Catalan writer and musician

Laia Martínez i López (born 1984), also known as Laia MaLo, is a Catalan writer and musician.

==Life==
Malo was born in Berga, Catalonia, Spain on the 21 April 1984.
In 2007, she graduated from the Autonomous University of Barcelona in Translation and Interpreting.

==Career==
Since 2012 she is part of the electronic duo Jansky with Jaume Reus, which has published, with the record label Primeros Pasitos, the albums Un big bang a la gibrella and ÈÉ in 2013 and 2015, respectively. Their latest LP, This is electroverse was published in 2018 with Hidden Track Records.
Since 2014 she has been vocal for Mallorca of the Associació d'Escriptors en Llengua Catalana (AELC).

In 2015 she finished her third work Cançó amb esgarrip i dos poemes. Her collection Afollada, published in 2016, addresses the issue of motherhood and presents itself as a song to freedom. Her latest collection is Venus volta (Lleonard Muntaner, 2018).

==Awards==
In 2011 she won the Art Jove poetry prize of 2010 for her book L'estiu del tonight, tonight. and which has been translated into Spanish.
In 2018 Jansky won the SUNS Award to Best European Band in a Minorized Language (Udine, Italy).

==Translations==
Malo signed the first Catalan translation of Patti Smith. The collection of poems Auguris d'innocència (Auguries of innocence) was published in 2019 by Labreu Edicions.
She also translated Djuna Barnes’ novel Nightwood for the same publisher, in 2021.

+ + + +

[Task set]:
1. Recast the biography's paragraph starting "In 2015 she finished her third work" as a short bulleted list that keeps its main facts.
2. Answer these questions from the biography:
(a) Which university did she graduate from in 2007?
(b) Which record label published Jansky's LP This is electroverse?
(c) Which publisher released Auguris d'innocència?
3. From the biography, print everything from "Laia Martínez i" down to "21 April 1984.".
Answer using only the biography of Laia Martínez i López.

[Extracted data]:
+ + + +

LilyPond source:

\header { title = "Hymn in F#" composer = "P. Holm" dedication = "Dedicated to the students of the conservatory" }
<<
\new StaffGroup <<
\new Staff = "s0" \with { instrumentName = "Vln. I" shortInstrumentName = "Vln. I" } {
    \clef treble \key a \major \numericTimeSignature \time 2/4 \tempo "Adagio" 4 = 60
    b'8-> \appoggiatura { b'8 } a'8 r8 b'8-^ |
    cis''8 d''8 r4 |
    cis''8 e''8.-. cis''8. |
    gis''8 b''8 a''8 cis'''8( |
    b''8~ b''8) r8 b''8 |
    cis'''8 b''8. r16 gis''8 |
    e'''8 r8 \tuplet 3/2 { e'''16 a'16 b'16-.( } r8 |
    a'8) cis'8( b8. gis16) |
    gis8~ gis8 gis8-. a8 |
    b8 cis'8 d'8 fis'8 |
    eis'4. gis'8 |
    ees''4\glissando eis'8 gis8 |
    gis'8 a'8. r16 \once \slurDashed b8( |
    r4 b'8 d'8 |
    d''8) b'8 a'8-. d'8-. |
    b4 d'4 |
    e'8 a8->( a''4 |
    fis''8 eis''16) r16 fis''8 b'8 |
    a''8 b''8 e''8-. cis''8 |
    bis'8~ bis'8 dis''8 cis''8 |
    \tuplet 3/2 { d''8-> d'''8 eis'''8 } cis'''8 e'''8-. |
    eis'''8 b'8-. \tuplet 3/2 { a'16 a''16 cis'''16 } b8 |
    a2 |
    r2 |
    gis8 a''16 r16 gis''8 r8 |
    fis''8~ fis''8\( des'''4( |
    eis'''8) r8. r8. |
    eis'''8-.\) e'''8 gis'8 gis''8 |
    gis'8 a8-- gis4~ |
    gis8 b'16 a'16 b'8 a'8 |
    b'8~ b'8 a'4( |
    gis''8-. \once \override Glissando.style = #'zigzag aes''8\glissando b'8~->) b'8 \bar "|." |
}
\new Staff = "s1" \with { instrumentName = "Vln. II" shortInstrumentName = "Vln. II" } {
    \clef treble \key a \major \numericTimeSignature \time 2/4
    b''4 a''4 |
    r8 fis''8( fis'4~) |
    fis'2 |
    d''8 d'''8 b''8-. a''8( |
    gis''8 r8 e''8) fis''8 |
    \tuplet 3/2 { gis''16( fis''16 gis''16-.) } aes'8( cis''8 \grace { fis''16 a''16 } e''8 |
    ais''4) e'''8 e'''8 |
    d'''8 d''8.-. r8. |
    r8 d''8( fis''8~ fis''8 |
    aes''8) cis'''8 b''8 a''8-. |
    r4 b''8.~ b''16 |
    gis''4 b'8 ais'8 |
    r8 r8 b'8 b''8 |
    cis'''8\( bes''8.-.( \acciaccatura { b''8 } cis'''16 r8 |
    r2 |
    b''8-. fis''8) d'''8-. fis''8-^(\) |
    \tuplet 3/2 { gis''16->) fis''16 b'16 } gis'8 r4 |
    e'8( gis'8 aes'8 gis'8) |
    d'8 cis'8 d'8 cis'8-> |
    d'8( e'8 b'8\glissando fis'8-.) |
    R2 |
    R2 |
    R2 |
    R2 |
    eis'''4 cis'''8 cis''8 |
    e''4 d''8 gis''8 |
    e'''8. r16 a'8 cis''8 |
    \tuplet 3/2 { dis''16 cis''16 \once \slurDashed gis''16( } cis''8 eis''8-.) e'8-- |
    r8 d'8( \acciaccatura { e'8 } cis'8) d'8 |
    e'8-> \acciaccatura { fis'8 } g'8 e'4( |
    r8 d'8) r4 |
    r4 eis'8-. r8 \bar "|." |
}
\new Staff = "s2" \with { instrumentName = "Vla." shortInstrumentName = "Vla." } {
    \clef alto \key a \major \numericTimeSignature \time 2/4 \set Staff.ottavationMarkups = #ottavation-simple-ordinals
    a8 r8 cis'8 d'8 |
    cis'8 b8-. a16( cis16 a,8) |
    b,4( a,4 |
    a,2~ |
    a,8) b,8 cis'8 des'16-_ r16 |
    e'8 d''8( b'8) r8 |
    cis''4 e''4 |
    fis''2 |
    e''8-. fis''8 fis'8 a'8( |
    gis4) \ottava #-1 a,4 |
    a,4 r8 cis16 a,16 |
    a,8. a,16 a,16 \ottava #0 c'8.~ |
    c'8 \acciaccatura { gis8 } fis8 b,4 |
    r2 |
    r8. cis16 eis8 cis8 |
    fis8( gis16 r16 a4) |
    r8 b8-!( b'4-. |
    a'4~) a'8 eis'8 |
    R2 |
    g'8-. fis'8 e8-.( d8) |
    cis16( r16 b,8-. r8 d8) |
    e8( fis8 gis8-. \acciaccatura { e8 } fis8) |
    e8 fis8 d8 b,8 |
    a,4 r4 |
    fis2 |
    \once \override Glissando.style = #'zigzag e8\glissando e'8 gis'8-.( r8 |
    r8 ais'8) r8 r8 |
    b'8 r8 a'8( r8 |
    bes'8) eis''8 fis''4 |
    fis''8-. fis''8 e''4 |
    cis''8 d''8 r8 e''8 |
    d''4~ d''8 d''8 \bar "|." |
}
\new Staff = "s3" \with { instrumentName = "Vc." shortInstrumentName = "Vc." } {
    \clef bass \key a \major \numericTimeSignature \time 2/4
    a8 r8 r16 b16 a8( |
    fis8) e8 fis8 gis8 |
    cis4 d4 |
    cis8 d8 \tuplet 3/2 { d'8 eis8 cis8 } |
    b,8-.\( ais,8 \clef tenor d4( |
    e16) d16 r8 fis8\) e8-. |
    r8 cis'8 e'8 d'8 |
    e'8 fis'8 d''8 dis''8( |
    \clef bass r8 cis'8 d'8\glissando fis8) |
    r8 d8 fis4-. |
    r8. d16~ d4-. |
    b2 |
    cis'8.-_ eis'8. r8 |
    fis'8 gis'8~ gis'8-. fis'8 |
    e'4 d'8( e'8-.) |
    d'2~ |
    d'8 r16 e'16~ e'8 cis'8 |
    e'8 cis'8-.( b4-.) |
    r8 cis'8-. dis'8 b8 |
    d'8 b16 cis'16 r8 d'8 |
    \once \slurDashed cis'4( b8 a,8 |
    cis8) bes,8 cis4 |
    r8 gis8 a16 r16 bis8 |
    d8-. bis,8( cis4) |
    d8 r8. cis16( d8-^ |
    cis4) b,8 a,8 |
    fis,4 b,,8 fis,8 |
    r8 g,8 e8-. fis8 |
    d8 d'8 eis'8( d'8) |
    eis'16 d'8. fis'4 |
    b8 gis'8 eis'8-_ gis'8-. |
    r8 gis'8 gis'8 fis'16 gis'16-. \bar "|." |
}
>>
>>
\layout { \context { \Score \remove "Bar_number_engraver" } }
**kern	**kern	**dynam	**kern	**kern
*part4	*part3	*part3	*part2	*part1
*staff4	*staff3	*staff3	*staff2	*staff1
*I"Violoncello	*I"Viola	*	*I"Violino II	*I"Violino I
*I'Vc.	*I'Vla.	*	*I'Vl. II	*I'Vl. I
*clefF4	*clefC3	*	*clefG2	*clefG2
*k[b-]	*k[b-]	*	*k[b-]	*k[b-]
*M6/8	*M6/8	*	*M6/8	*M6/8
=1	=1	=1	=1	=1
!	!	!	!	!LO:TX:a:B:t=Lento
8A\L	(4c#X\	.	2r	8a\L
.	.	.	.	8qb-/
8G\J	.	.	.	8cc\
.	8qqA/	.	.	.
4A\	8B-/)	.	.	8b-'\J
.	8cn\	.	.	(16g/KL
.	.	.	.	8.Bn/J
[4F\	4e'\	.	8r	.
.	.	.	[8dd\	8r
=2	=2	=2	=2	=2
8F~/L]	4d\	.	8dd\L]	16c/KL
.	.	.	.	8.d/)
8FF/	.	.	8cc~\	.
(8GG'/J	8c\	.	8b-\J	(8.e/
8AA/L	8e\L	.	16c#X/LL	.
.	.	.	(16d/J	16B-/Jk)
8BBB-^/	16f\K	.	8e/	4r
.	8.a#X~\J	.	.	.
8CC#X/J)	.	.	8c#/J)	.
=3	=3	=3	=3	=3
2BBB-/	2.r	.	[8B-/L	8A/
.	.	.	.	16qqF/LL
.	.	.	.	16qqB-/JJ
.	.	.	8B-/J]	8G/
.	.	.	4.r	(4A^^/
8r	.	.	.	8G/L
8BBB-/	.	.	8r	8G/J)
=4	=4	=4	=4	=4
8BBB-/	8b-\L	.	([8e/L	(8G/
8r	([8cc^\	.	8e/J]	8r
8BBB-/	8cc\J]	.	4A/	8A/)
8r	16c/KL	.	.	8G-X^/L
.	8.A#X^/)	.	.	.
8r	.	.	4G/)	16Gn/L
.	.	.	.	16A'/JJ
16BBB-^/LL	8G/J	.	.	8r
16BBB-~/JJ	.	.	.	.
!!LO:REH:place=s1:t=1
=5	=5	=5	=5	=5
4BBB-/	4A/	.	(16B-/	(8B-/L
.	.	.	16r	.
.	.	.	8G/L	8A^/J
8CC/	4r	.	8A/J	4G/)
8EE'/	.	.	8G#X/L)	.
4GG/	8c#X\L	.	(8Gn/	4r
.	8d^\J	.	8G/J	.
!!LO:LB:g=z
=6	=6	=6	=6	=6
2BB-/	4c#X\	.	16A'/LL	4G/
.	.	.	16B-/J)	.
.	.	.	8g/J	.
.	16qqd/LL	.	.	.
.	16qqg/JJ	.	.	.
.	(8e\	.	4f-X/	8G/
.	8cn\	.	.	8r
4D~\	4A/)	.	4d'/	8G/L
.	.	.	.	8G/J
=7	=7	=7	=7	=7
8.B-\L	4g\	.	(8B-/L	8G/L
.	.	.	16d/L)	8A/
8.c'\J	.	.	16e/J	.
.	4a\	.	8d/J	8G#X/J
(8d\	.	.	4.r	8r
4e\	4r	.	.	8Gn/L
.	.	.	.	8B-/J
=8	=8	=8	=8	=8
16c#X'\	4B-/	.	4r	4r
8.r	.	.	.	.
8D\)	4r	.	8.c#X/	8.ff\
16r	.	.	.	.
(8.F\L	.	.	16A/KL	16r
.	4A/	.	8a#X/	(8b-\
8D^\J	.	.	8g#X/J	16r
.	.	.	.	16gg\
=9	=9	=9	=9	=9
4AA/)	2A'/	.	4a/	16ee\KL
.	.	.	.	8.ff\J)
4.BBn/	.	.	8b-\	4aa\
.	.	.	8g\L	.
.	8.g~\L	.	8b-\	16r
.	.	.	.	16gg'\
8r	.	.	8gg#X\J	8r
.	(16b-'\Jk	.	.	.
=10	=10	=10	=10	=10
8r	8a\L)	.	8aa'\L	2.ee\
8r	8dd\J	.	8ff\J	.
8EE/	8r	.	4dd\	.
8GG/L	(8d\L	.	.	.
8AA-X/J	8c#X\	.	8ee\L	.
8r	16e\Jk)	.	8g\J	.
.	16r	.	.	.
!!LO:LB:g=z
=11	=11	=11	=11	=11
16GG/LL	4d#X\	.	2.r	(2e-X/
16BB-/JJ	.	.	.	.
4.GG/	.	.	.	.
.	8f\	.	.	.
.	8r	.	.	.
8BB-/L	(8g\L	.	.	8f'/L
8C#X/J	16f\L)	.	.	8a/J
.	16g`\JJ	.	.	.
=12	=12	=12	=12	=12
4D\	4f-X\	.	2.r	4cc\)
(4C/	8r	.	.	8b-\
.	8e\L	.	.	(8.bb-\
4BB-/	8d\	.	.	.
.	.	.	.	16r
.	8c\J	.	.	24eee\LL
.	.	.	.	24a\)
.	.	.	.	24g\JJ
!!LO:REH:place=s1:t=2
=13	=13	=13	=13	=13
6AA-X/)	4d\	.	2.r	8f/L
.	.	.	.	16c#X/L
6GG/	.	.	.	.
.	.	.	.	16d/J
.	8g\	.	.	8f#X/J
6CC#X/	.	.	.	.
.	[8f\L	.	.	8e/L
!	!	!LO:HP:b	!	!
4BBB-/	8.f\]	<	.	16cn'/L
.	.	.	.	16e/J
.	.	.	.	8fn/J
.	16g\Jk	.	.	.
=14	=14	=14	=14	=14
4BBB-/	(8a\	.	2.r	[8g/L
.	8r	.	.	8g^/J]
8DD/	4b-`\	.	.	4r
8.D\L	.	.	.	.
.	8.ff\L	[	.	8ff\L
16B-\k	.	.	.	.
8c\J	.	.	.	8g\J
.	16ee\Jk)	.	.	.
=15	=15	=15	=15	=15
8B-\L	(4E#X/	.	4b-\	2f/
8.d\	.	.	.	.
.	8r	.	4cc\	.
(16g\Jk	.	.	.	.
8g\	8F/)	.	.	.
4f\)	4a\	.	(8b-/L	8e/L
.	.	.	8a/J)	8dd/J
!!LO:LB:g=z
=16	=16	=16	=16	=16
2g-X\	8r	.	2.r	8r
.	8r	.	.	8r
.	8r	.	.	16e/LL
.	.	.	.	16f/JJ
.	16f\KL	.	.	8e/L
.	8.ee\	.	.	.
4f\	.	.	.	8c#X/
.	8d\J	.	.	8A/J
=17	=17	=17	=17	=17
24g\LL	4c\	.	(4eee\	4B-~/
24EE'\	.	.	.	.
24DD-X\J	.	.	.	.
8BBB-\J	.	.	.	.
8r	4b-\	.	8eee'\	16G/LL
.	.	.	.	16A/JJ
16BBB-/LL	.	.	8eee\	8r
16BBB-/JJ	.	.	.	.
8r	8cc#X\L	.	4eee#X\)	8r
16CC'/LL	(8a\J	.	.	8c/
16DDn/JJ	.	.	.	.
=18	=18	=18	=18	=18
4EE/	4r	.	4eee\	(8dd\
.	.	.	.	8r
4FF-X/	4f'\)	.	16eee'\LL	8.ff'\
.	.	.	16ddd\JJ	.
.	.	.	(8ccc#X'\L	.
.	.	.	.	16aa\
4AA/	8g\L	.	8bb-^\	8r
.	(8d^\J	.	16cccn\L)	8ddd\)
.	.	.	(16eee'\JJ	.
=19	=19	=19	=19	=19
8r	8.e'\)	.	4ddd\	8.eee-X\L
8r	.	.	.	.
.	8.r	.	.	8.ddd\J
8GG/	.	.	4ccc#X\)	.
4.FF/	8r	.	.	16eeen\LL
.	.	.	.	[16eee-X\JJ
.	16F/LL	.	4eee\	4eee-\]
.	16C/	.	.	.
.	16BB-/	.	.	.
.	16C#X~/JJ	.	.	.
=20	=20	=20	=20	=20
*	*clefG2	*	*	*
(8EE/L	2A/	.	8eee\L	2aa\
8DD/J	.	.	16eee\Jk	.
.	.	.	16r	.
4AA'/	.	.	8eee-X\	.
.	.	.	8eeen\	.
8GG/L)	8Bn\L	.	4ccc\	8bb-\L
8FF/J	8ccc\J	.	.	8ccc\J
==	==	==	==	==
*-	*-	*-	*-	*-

+ + + +

[Your responses]:
1.
- 2015: finished her third work, Cançó amb esgarrip i dos poemes
- 2016: published Afollada, a collection about motherhood that presents itself as a song to freedom
- 2018: published her latest collection, Venus volta (Lleonard Muntaner)

2.
(a) The Autonomous University of Barcelona
(b) Hidden Track Records
(c) Labreu Edicions

3.
Laia Martínez i López (born 1984), also known as Laia MaLo, is a Catalan writer and musician.

==Life==
Malo was born in Berga, Catalonia, Spain on the 21 April 1984.